Laisser la NSA faire son travail et faire confiance aux dirigeants

Les craintes d’abus ne font pas partie au contraire des réflexions de Stewart Baker, l’un des principaux responsables de la sécurité intérieure du temps de la dernière administration Bush : « Si des gens essayent activement de recruter des gars pour tuer des Américains et que nous pouvons les discréditer, nous avons le devoir de le faire. Globalement, c’est plus juste et peut-être plus humain que de bombarder une cible », comparant en fait la technique à une autre forme de bombardement avec la vérité en guise d’explosif. Une analogie intéressante quand on connaît la réaction du gouvernement américain face aux vérités exposées par Edward Snowden.

 

Baker relativise ces craintes : « Dans ce domaine, vous pourriez remettre en question n’importe quelle tactique que nous utilisons en temps de guerre, et à un moment donné, nous devons avouer que nous nous en remettons à nos responsables politiques pour faire la différence ». Ainsi, la NSA utilise bien des tactiques qui pourraient être détournées, mais les responsables veillent au grain pour faire la différence entre la nécessité et l’abus.

Mais que contrôlent réellement les responsables ? 

Seulement voilà, la réalité n’est pas aussi simple. Et ce pour une raison très simple : les responsables ne sont pas nécessairement au courant des activités de la NSA. Il s’agit d’un élément crucial révélé notamment par les documents déclassifiés du tribunal secret FISC (Foreign Intelligence Secret Court) : les employés de la NSA ne sont pas systématiquement au courant des vraies limites légales de leur travail. Certains juges estimaient ainsi que les requêtes étaient trop grandes ou que les analystes ne connaissaient visiblement pas les lois qui encadraient strictement cette activité.

 

Une activité qui n’est d’ailleurs pas nouvelle. James Bamford, un journaliste qui suit les activités de la NSA depuis les années 80, explique ainsi que « l’opération de la NSA est sinistrement similaire aux opérations du FBI sous la tutelle de J. Edgar Hoover dans les années 60, quand le bureau utilisait des enregistrements pour découvrir des vulnérabilités, telles que l’activité sexuelle, pour « neutraliser » leurs cibles. En ce temps-là, l’idée était développée par le directeur du FBI étant resté le plus longtemps en place dans l’histoire américaine, elle est aujourd’hui suggérée par le directeur de la NSA ayant le même record dans l’histoire américaine ». Son nom est d’ailleurs connu puisqu’il a notamment dû s’expliquer devant le Congrès américain à plusieurs reprises : le général Keith Alexander.

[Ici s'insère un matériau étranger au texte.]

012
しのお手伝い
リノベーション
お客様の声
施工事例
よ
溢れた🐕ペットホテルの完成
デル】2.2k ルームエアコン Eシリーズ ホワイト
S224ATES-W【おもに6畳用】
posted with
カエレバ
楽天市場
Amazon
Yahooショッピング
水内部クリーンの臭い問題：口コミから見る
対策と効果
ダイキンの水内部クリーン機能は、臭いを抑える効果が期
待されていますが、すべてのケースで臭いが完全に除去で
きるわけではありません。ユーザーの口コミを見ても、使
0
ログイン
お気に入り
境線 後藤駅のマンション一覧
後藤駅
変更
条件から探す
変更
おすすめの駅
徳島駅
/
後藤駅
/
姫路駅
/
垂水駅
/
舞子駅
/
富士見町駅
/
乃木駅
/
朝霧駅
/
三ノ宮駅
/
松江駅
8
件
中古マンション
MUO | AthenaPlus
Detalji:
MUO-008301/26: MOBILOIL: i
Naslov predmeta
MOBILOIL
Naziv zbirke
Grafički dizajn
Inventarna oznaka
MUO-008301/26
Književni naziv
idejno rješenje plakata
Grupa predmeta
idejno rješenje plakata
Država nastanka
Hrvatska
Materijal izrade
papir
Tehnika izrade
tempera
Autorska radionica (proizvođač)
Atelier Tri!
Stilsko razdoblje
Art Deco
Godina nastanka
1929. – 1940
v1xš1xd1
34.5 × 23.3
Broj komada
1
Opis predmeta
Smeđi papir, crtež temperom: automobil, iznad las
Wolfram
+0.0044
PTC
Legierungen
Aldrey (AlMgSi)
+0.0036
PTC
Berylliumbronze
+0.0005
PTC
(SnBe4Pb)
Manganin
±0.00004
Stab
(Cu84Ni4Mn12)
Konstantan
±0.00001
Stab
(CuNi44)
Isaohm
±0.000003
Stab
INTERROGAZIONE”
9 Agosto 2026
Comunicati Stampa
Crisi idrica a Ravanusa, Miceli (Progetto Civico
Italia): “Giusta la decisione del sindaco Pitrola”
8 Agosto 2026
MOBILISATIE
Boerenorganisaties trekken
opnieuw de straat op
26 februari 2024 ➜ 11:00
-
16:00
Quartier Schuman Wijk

Un puissant appareil qui pourrait être détourné 

Pourtant, lui aussi estime que la NSA devrait continuer son travail actuel : « Les cas d’abus qui impliquaient à l’époque Martin Luther King se sont produits avant la naissance d’Edward Snowden. Je pense que nous pouvons les décrire comme historiques plutôt que comme des scandales actuels. Avant de dire "Oui, nous devons nous inquiéter de ça", j’aimerais voir une preuve que cela se produit vraiment ».

 

Ce qui n’est évidemment pas l’avis de Jameel Jaffer de l’ACLU. Selon lui, l’histoire enseigne justement qu’il est préférable de se méfier de ce type d’activité. Le risque existe ainsi que « le président demande à la NSA d’utiliser les résultats de la surveillance pour discréditer un adversaire politique, un journaliste ou un militant des droits de l’homme ». Une crainte qui ne semble pas extrême puisque les documents déclassifiés de la FISC montraient notamment qu’en dépit de leurs objections, les juges autorisaient les requêtes formulées par la NSA.